Just as we must guard against a misguided zeal that imprudently and even unjustly allows public masses during times of contagion, so also must we beware of the risks of excessive precaution. The safe and responsible restoration of mass attendance cannot wait for absolutely risk-free conditions, but it should be enacted in a way that is reasonably safe, in light of diverse regional conditions and in conversation with civic authorities. In this matter, the bishops are right to be prudent and proceed with proper deliberation.

Finally, a word about charity. We don’t choose the providential circumstances of our lives. We are drawn into them and invited through them to conform our wills to the will of God, and to confirm our vocation to love in the charity of Christ. Providence encompasses the world of nature and the natural disasters that God permits (or wills). It also encompasses the decisions of others that affect our lives in small or great ways, including those we are subject to. For all Catholics at this time, the absence of an ordinary sacramental life is a heavy burden, for the laity first, but also for religious and the ordained clergy, each in their own ways. We are living through a spiritual trial, and the real absence of the Church’s common sacramental life is a noteworthy dimension of this trial. 
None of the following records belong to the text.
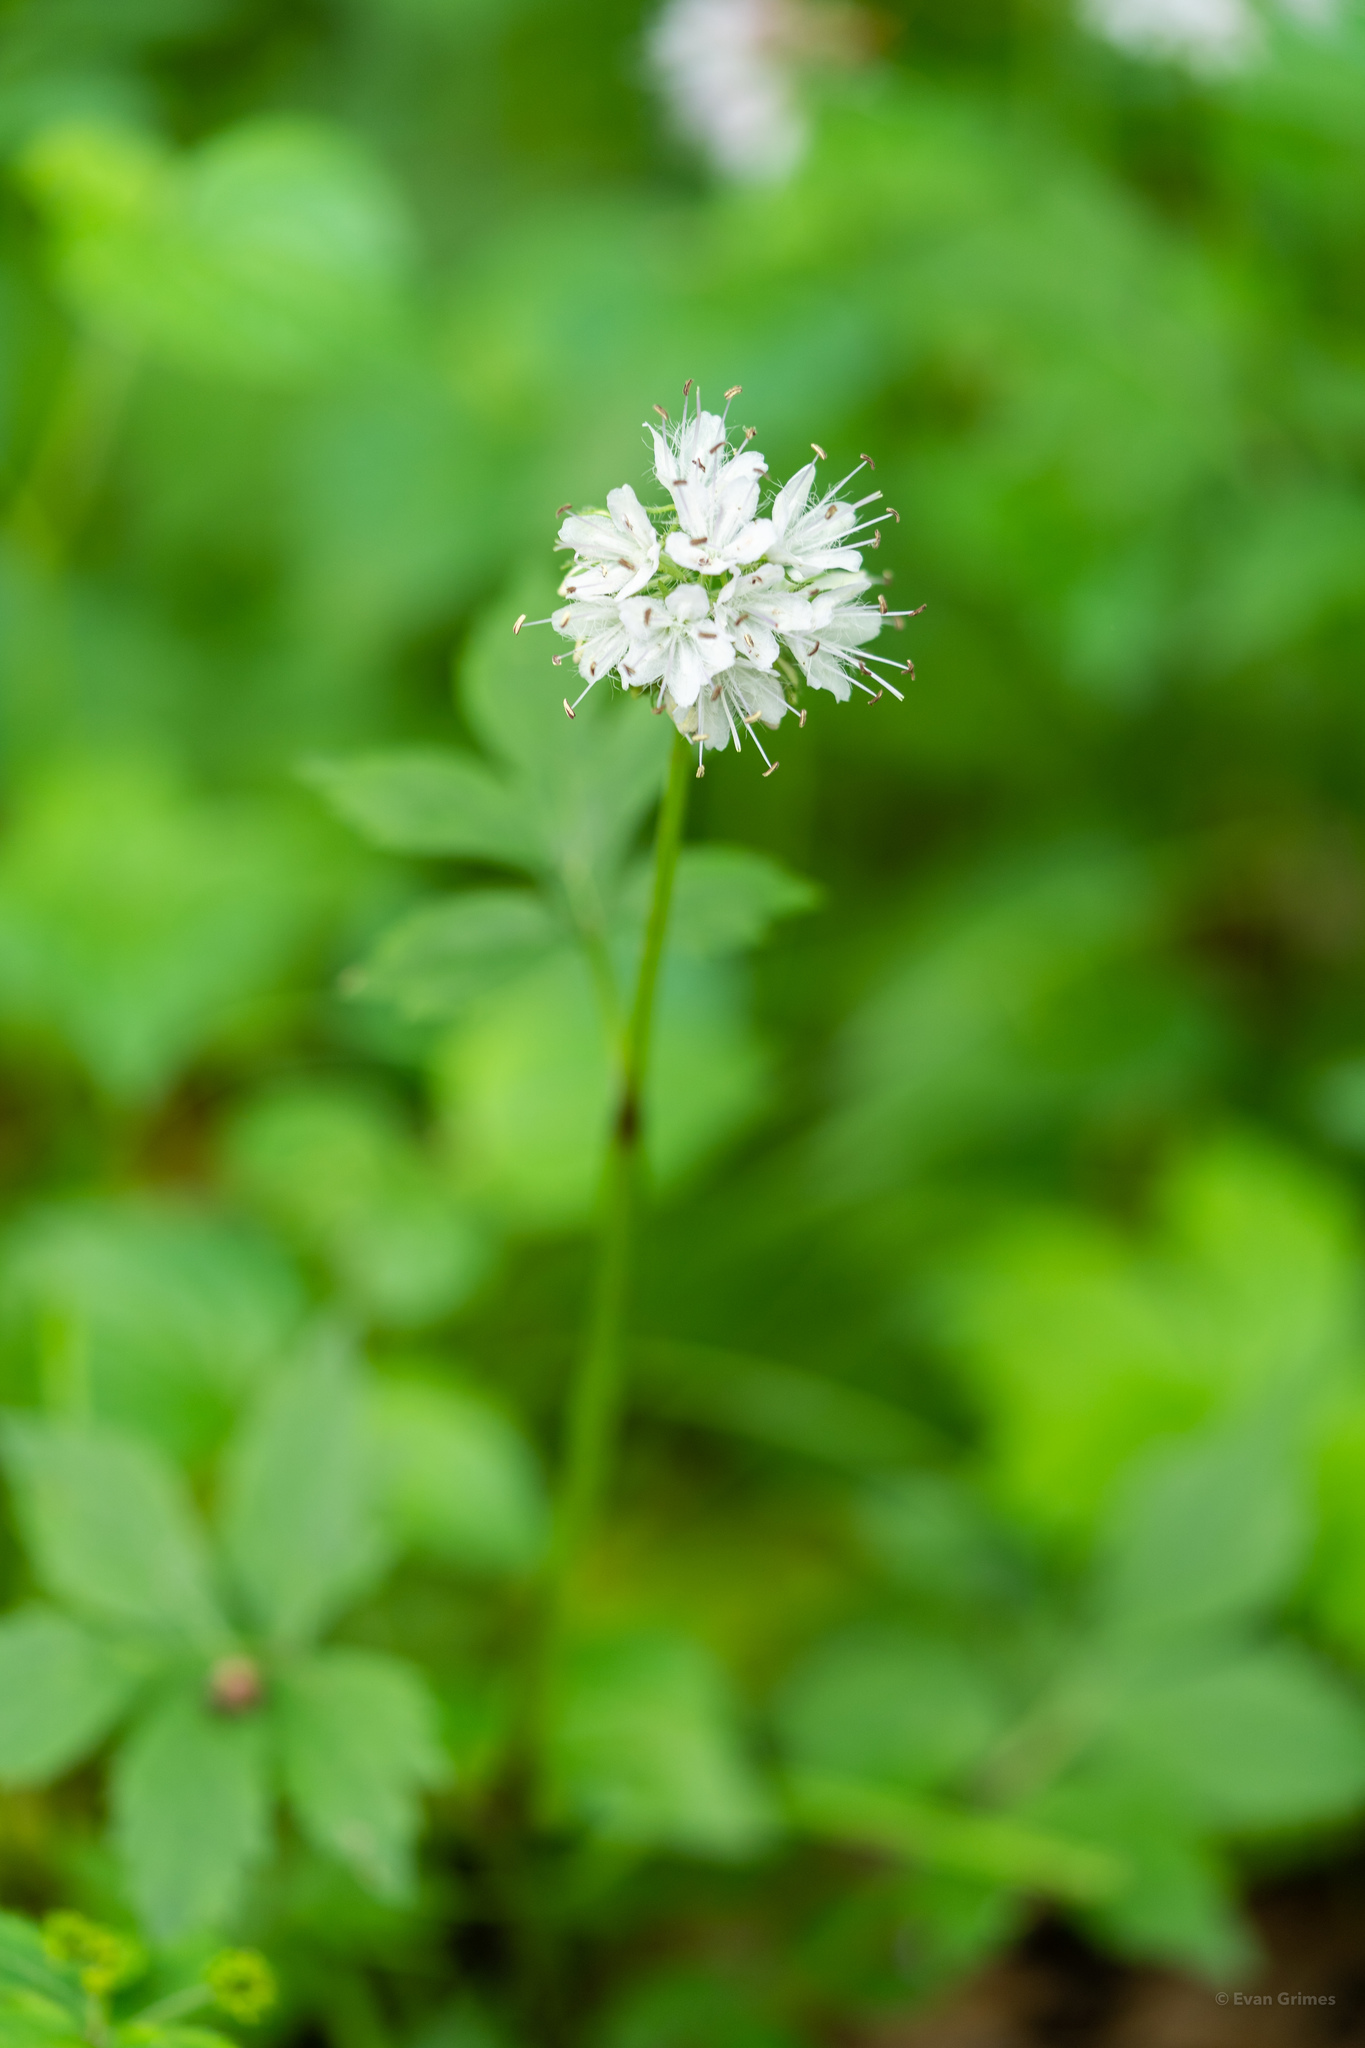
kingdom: Plantae
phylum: Tracheophyta
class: Magnoliopsida
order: Boraginales
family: Hydrophyllaceae
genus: Hydrophyllum
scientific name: Hydrophyllum virginianum
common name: Virginia waterleaf
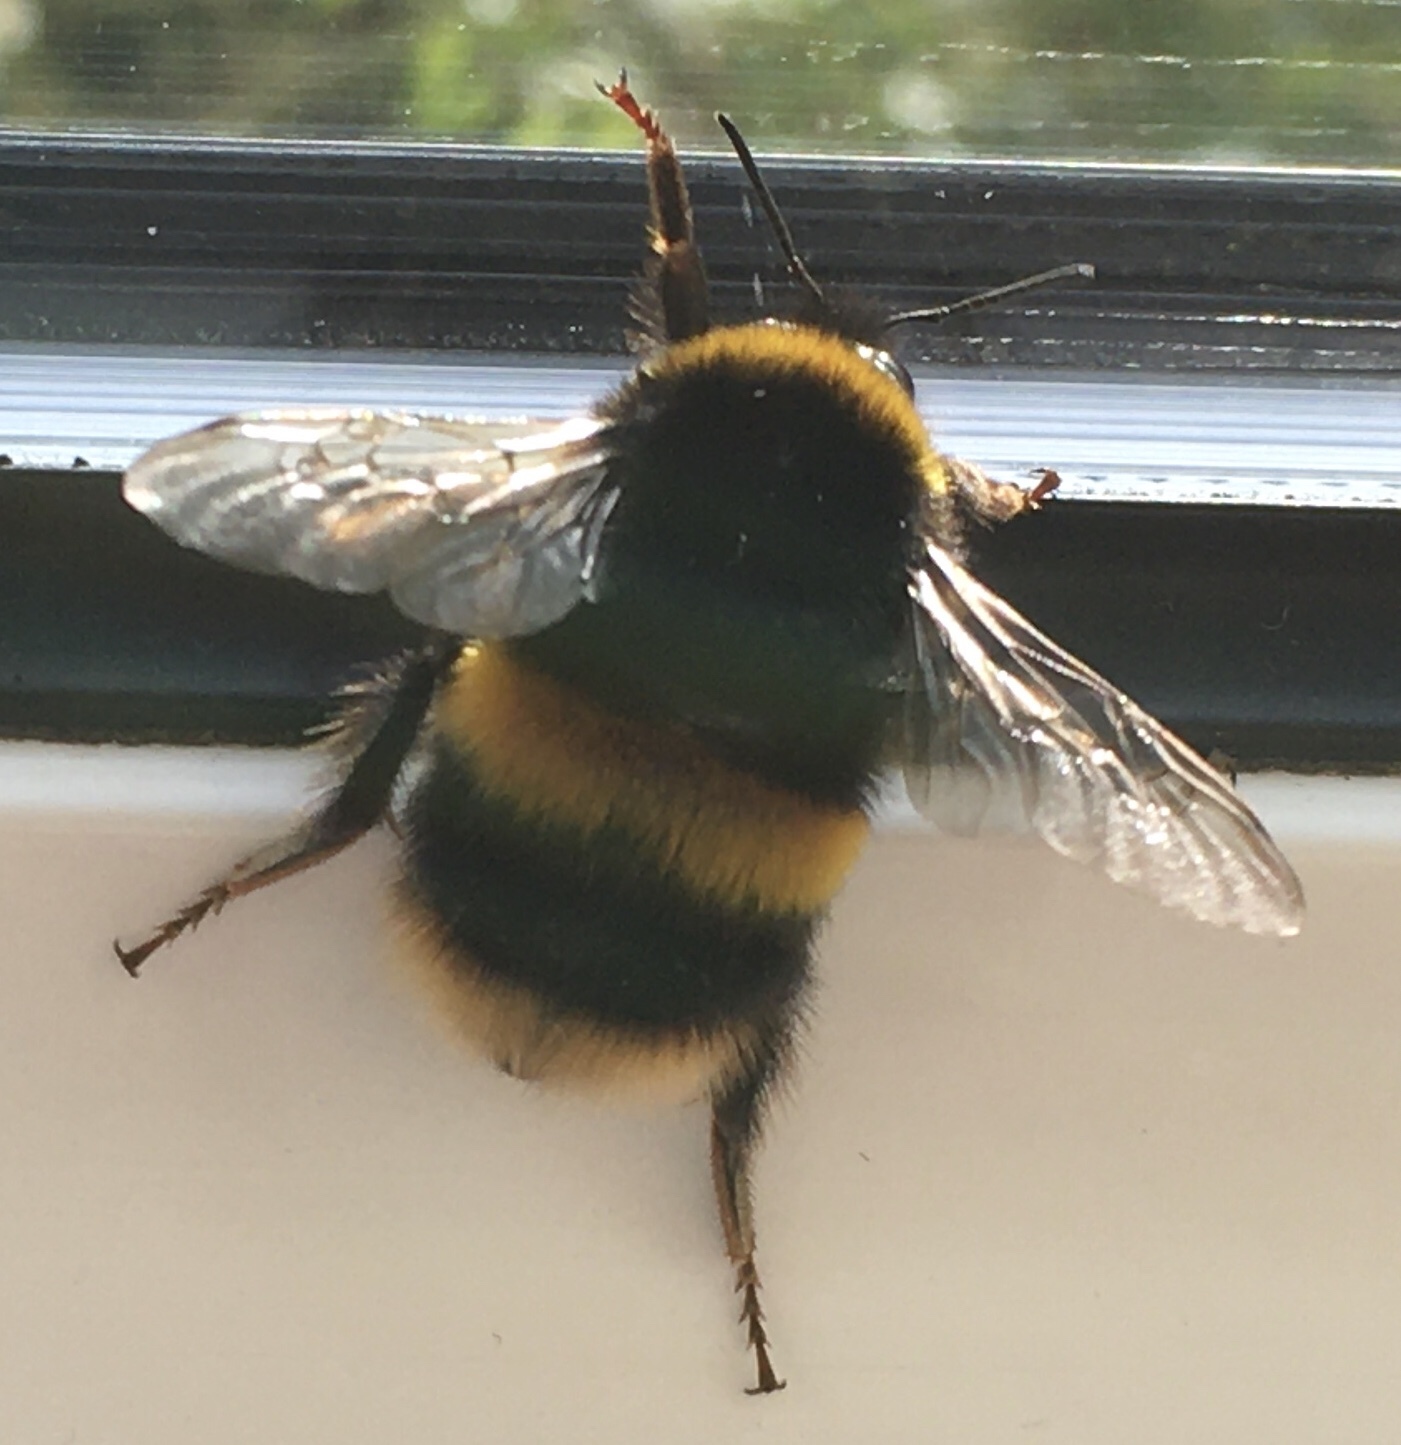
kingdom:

But in tribulations like our own we are also invited to discern new invitations from God to grow in trust and in sanctity, even due to the trial and even in response to the decisions of those who have legitimate authority over us, who should be obeyed with goodwill even when or if we loyally disagree with them. I have made clear elsewhere that I think the current safety precautions undertaken by many bishops are entirely reasonable and defensible. My point here is that Catholics are not obliged to believe that such prudential decisions of bishops come from God. (One is free to think that God merely permitted them.) However, we are all obliged to obey them in this legitimate exercise of their authority. More to the point, we are invited to find God’s will and higher calling to sanctity precisely in the midst of such a situation. 

The pathway to sanctity is always a pathway of charity, the supernatural love of God and of neighbor, stemming from the heart of Christ. Charity is union with Christ in fortunate and unfortunate circumstances, when sacraments are readily available and when they are not. It moves us to be concerned with the unity of the Church, her fidelity to the truth, and her commitment to love. Charity safeguards the mystical body of Christ from artificial divisions of ideology and schismatic dissent. It is also about friendship even with those we may disagree with, the practice of loyal argument and debate in the search for the truth, and the extending of the benefit of the doubt and goodwill to those with whom one disagrees. 

Charity in a pandemic is also about carrying out works of love, justice, and mercy on behalf of others. Safeguarding those vulnerable to sickness, caring for families, helping the unemployed, consoling the grieving, and praying with others. If we have all the sacraments of the Church and a faith that moves mountains with it, but have not these, then we are nothing, as St. Paul notes (1 Cor. 13:1-3). If we would be perfect, we too must surrender everything we own and follow Christ, who walks out into the midst of the pandemic, asking us to follow him. 

Thomas Joseph White, O.P., is the director of the Thomistic Institute at the Angelicum in Rome.